Geologists at the Institute of Applied Geosciences at KIT, Germany, presented a novel machine learning regression approach to derive the porosity and permeability, based on the microscopic assessment of 30 µm thin rock slices. Their findings are reported in Artificial Intelligence in Geosciences.

“Porosity quantifies the volume available for fluids and gases in rocks, whereas permeability characterizes the potential of a porous rock to transmit these fluids,” explains lead and corresponding author Benjamin Busch. “Both properties are relevant for geoenergy production (e.g., geothermal, hydrocarbons) and storage scenarios (hydrogen, natural gas or CO2).”

As the distribution, contents, and textures of minerals recorded in these thin sections can classically be related to the physical rock properties, machine learning regression, capturing non-linear and multivariate relationships, was selected by the researchers as the central method to test if this hypothesis works

“Applied to a dataset containing data from 51 wells, covering four major reservoir lithologies in central Europe, collected over 25 years, prepared by at least 21 petrographers, the models show a strong predictive performance with R²=0.87 (porosity model) and R²=0.82 (permeability model),” shares Busch. “Given the large dynamic range of data and variable, even non-unified, data acquisition, the associated errors (RMSE=2.23% (porosity) and RMSE=0.64 (permeability, orders of magnitude)) are very acceptable for reservoir characterization.”

As different subsurface use cases have different economic margins to operate, cost-limiting factors are explored wherever they can. “Therefore, the cost- and time-intensive retrieval of core material from the subsurface is often reduced, limiting the access to undisturbed rock material for detailed laboratory analyses to confirm the storage and production potential (reservoir quality),” says Busch.

As differences in cement contents can clog available pore spaces and the shape of minerals grown in the pores affect reservoir quality, their microscopic analysis has classically been paramount in understanding the distribution of high reservoir quality intervals. “Ultimately, understanding the distribution of cements and compaction structures, in a framework of the development of pressures, temperatures, and chemical conditions over millions of years, should lead to an improved prediction framework for unknown areas,” adds Busch.

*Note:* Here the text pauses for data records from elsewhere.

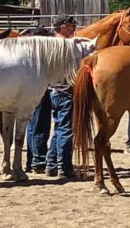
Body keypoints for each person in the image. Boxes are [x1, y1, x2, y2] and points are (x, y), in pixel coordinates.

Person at [47, 16, 78, 178]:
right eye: (71, 26)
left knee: (58, 128)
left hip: (54, 90)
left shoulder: (50, 44)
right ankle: (64, 167)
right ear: (64, 27)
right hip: (66, 90)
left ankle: (51, 164)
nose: (73, 29)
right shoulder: (67, 45)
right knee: (66, 129)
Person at [22, 26, 55, 173]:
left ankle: (31, 161)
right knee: (40, 125)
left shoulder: (27, 54)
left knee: (31, 127)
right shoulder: (39, 55)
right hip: (40, 91)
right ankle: (39, 160)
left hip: (28, 92)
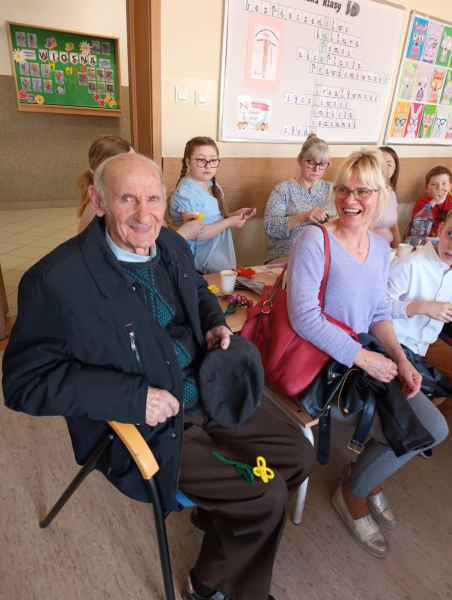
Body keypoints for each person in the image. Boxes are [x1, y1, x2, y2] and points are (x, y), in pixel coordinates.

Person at [3, 152, 313, 600]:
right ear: (98, 201)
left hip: (206, 389)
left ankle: (224, 515)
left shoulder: (169, 244)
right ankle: (207, 584)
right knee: (264, 496)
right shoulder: (56, 280)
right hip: (148, 424)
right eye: (127, 199)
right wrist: (131, 398)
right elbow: (22, 384)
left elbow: (198, 290)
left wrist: (215, 323)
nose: (143, 214)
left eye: (152, 199)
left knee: (297, 455)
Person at [286, 149, 448, 559]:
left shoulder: (378, 247)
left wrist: (400, 357)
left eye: (363, 191)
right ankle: (357, 492)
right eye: (343, 189)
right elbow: (304, 317)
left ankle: (362, 479)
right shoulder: (314, 240)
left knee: (431, 426)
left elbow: (377, 312)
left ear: (381, 196)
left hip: (361, 354)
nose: (350, 199)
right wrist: (364, 358)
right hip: (321, 363)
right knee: (411, 427)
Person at [78, 135, 202, 241]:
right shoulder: (100, 210)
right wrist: (183, 234)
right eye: (128, 165)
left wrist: (176, 226)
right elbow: (141, 246)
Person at [388, 209, 452, 402]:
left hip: (426, 344)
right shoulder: (411, 263)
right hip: (396, 343)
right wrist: (421, 307)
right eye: (451, 234)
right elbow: (377, 307)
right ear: (440, 229)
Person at [169, 136, 256, 273]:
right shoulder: (186, 194)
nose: (208, 165)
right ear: (188, 162)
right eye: (201, 160)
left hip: (217, 259)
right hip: (198, 266)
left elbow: (215, 218)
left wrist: (235, 215)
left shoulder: (212, 184)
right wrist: (230, 222)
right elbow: (197, 232)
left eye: (213, 160)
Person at [264, 133, 333, 262]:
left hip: (323, 257)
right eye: (311, 162)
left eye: (322, 164)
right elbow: (271, 228)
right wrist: (303, 217)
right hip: (287, 256)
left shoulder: (333, 190)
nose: (316, 169)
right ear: (300, 159)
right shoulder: (283, 189)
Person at [408, 165, 452, 238]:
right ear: (427, 189)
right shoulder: (422, 203)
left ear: (450, 187)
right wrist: (433, 202)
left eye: (444, 184)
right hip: (425, 238)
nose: (439, 188)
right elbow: (418, 226)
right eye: (434, 184)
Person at [371, 146, 401, 247]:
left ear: (395, 169)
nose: (383, 168)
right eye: (379, 164)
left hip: (388, 247)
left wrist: (398, 247)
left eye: (388, 164)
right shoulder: (367, 193)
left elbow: (394, 225)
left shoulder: (391, 193)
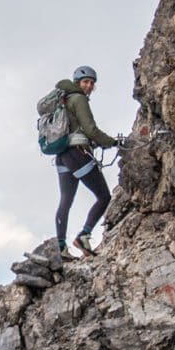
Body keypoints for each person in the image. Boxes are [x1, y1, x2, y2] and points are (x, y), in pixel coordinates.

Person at [54, 65, 120, 259]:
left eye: (92, 83)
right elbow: (90, 129)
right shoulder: (79, 99)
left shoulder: (63, 100)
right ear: (78, 83)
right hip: (78, 153)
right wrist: (112, 142)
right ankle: (84, 235)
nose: (89, 86)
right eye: (86, 82)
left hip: (62, 155)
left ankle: (60, 248)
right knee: (104, 197)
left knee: (65, 201)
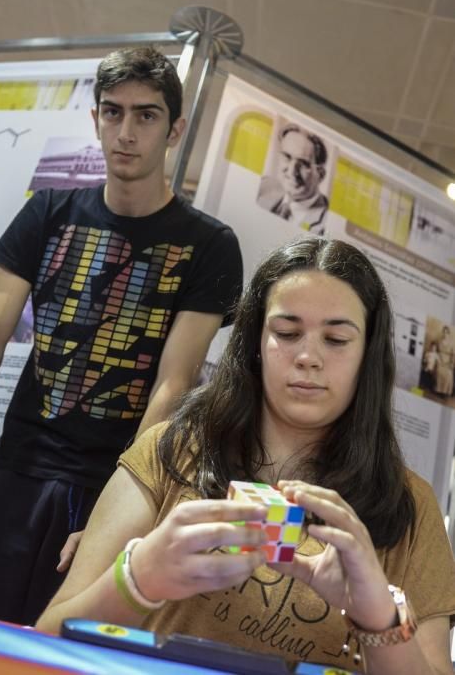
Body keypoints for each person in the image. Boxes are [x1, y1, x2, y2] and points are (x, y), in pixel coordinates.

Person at [37, 237, 455, 674]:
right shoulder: (173, 449)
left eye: (336, 339)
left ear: (367, 355)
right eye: (287, 333)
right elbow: (47, 639)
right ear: (256, 340)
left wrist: (379, 620)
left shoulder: (411, 505)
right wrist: (138, 579)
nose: (308, 357)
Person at [0, 46, 243, 625]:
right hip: (17, 467)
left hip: (108, 481)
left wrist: (120, 509)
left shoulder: (209, 245)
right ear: (96, 119)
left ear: (174, 129)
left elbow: (173, 385)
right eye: (113, 112)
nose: (125, 132)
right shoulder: (47, 212)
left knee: (60, 648)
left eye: (146, 115)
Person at [257, 124, 329, 235]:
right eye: (287, 157)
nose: (292, 171)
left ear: (320, 175)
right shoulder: (263, 187)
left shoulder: (326, 224)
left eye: (304, 164)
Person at [434, 326, 454, 397]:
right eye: (444, 332)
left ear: (449, 334)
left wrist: (451, 363)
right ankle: (438, 390)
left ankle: (444, 392)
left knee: (449, 373)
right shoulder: (439, 341)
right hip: (440, 359)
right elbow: (436, 351)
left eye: (447, 333)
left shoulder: (452, 343)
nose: (445, 334)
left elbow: (453, 355)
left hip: (448, 361)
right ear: (442, 333)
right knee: (439, 371)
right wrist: (438, 359)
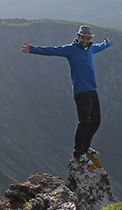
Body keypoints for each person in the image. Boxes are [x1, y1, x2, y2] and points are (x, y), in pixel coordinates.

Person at [20, 25, 113, 162]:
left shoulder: (90, 49)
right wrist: (32, 49)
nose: (85, 40)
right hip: (81, 92)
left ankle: (86, 147)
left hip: (92, 90)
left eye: (88, 38)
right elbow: (52, 50)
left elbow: (99, 47)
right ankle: (78, 151)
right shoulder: (70, 50)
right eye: (83, 38)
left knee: (96, 121)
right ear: (78, 37)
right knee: (84, 122)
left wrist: (106, 44)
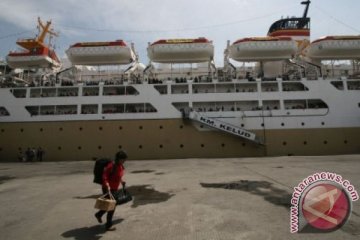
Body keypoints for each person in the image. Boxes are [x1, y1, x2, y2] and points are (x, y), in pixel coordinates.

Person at [95, 150, 127, 231]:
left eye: (124, 159)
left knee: (109, 204)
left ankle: (99, 214)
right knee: (112, 206)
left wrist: (121, 181)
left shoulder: (120, 166)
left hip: (114, 188)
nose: (124, 161)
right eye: (122, 159)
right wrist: (107, 184)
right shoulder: (111, 165)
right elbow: (104, 176)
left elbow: (118, 176)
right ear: (118, 158)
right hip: (107, 188)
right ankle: (108, 225)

In the future, the presented approach may be extended to include the microscopic assessment of cutting fragments. These are mm-sized fragments of rock material produced as a by-product at every drill-site worldwide. Assessing the type and texture of individual minerals and assessing the optically visible porosity, may still enable prediction of key reservoir properties based on these materials, and may reduce costs in future drilling operations.